Alright. Where do I start.
As you might know, I recently started seeing my psychotherapist again. And I still think it was the right thing to go back for another cycle of therapy. But it’s still hard to talk about all the stuff that’s going on inside me. All the symptoms. Everything that’s going on. I mean…I’ve been in and out of therapists’ offices for 6 years now and I still get terrified before every single session. Anyway…so I went back two weeks ago and it went pretty good, I think. I did not cry talking about all the important stuff like…uhm…my eating disorder and the self-harming…which I thought was pretty amazing considering the fact that I felt like crying the whole time. We then spoke about the diagnosis I got from my psychiatrist and my medication. My medical history. It was like a new start. Which I thought was good. There’s just too much stuff from the past that’s haunting me in the ‘now’…I really don’t want to dwell on the last therapy sessions.
Nothing big happened. It was just a lot of talking and a lot of explaining and some bureaucracy (filling out forms and stuff).
Aside from that, I recently saw an ad that some guy was looking for a dog walker. It looked legit (address, phone number, email-address, pictures), so I wrote an email. I didn’t get anything back yet, but I’d really love to earn some extra money. I mean…4 bucks an hour for taking the dog for a walk two times a day? Yes, please.

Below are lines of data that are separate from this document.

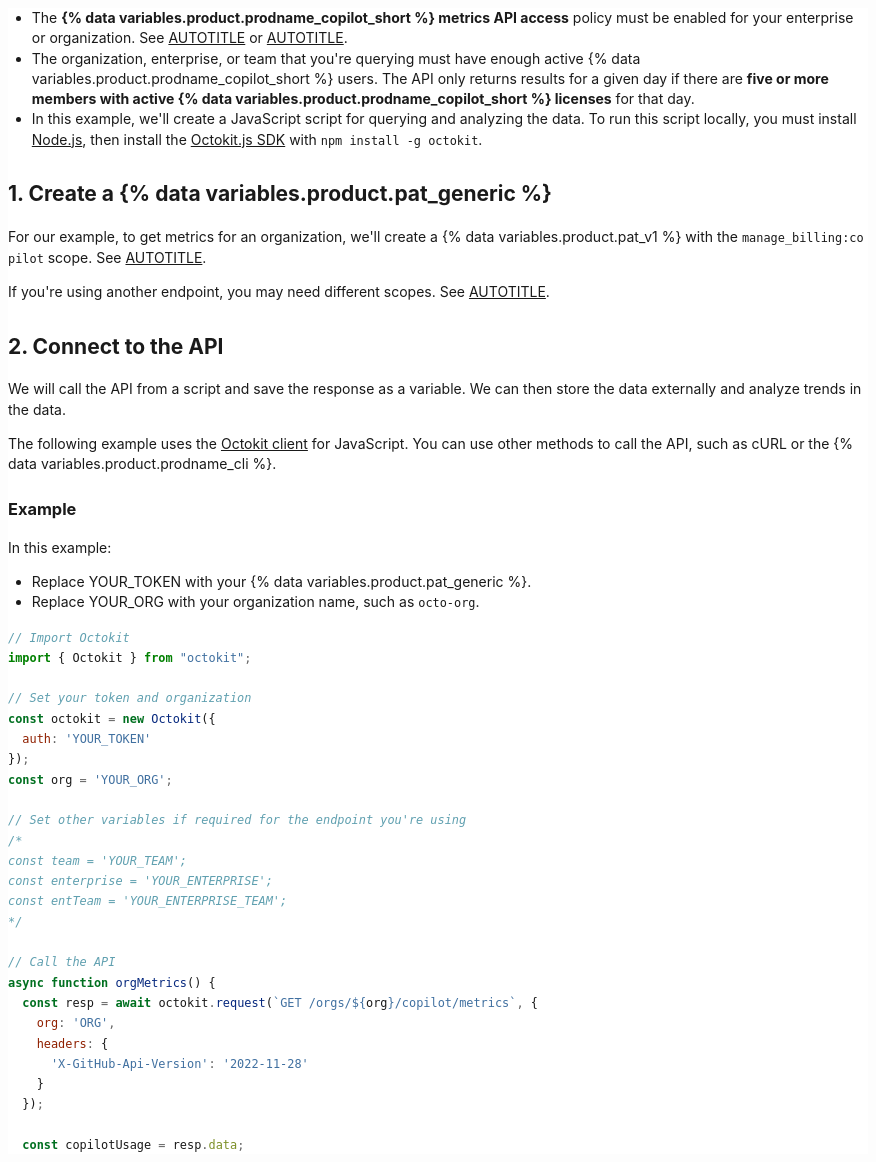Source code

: * The **{% data variables.product.prodname_copilot_short %} metrics API access** policy must be enabled for your enterprise or organization. See [AUTOTITLE](/copilot/managing-copilot/managing-github-copilot-in-your-organization/managing-policies-for-copilot-in-your-organization) or [AUTOTITLE](/enterprise-cloud@latest/copilot/managing-copilot/managing-copilot-for-your-enterprise/managing-policies-and-features-for-copilot-in-your-enterprise).
* The organization, enterprise, or team that you're querying must have enough active {% data variables.product.prodname_copilot_short %} users. The API only returns results for a given day if there are **five or more members with active {% data variables.product.prodname_copilot_short %} licenses** for that day.
* In this example, we'll create a JavaScript script for querying and analyzing the data. To run this script locally, you must install [Node.js](https://nodejs.org/en), then install the [Octokit.js SDK](https://github.com/octokit/octokit.js#usage) with `npm install -g octokit`.

## 1. Create a {% data variables.product.pat_generic %}

For our example, to get metrics for an organization, we'll create a {% data variables.product.pat_v1 %} with the `manage_billing:copilot` scope. See [AUTOTITLE](/authentication/keeping-your-account-and-data-secure/managing-your-personal-access-tokens#creating-a-personal-access-token-classic).

If you're using another endpoint, you may need different scopes. See [AUTOTITLE](/rest/copilot/copilot-metrics).

## 2. Connect to the API

We will call the API from a script and save the response as a variable. We can then store the data externally and analyze trends in the data.

The following example uses the [Octokit client](https://github.com/octokit) for JavaScript. You can use other methods to call the API, such as cURL or the {% data variables.product.prodname_cli %}.

### Example

In this example:

* Replace YOUR_TOKEN with your {% data variables.product.pat_generic %}.
* Replace YOUR_ORG with your organization name, such as `octo-org`.

```javascript annotate
// Import Octokit
import { Octokit } from "octokit";

// Set your token and organization
const octokit = new Octokit({
  auth: 'YOUR_TOKEN'
});
const org = 'YOUR_ORG';

// Set other variables if required for the endpoint you're using
/*
const team = 'YOUR_TEAM';
const enterprise = 'YOUR_ENTERPRISE';
const entTeam = 'YOUR_ENTERPRISE_TEAM';
*/

// Call the API
async function orgMetrics() {
  const resp = await octokit.request(`GET /orgs/${org}/copilot/metrics`, {
    org: 'ORG',
    headers: {
      'X-GitHub-Api-Version': '2022-11-28'
    }
  });

  const copilotUsage = resp.data;

```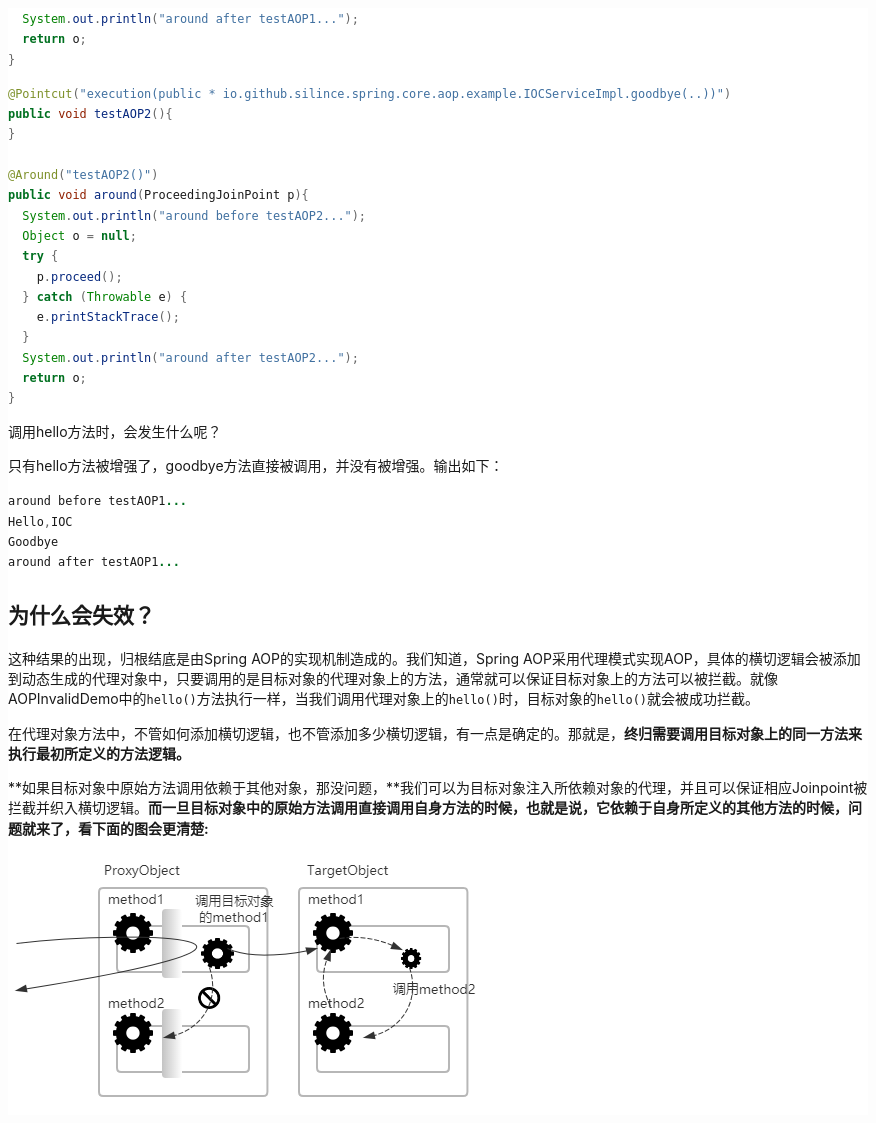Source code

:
 ```java
  System.out.println("around after testAOP1...");
  return o;
}
```

```java
@Pointcut("execution(public * io.github.silince.spring.core.aop.example.IOCServiceImpl.goodbye(..))")
public void testAOP2(){
}

@Around("testAOP2()")
public void around(ProceedingJoinPoint p){
  System.out.println("around before testAOP2...");
  Object o = null;
  try {
    p.proceed();
  } catch (Throwable e) {
    e.printStackTrace();
  }
  System.out.println("around after testAOP2...");
  return o;
}
```

调用hello方法时，会发生什么呢？

只有hello方法被增强了，goodbye方法直接被调用，并没有被增强。输出如下：

```java
around before testAOP1...
Hello,IOC
Goodbye
around after testAOP1...
```



## 为什么会失效？

这种结果的出现，归根结底是由Spring AOP的实现机制造成的。我们知道，Spring AOP采用代理模式实现AOP，具体的横切逻辑会被添加到动态生成的代理对象中，只要调用的是目标对象的代理对象上的方法，通常就可以保证目标对象上的方法可以被拦截。就像AOPInvalidDemo中的`hello()`方法执行一样，当我们调用代理对象上的`hello()`时，目标对象的`hello()`就会被成功拦截。

在代理对象方法中，不管如何添加横切逻辑，也不管添加多少横切逻辑，有一点是确定的。那就是，**终归需要调用目标对象上的同一方法来执行最初所定义的方法逻辑。**

**如果目标对象中原始方法调用依赖于其他对象，那没问题，**我们可以为目标对象注入所依赖对象的代理，并且可以保证相应Joinpoint被拦截并织入横切逻辑。**而一旦目标对象中的原始方法调用直接调用自身方法的时候，也就是说，它依赖于自身所定义的其他方法的时候，问题就来了，看下面的图会更清楚:**

![img](/assets/imgs/1335887-20200608162233208-753663558.png)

I also found an ad that a guy or girl (no idea) was looking for someone to ride their horse two times a week. I thought ‘why not’, so I took the little piece of paper with the phone number home. Problem is: I am TERRIFIED of phoning. 😦 I hate this feeling when I push the numbers and I have to hang up even before the first ring. I mean… I’m almost twenty freaking years old. -.-
ALSO: I started studying again! Like…really studying. That’s good, right? And I cleaned my desk. Which makes it a lot easier, too.
I think that is it for now.
PS: The title is referring to lyrics to a song by MCR.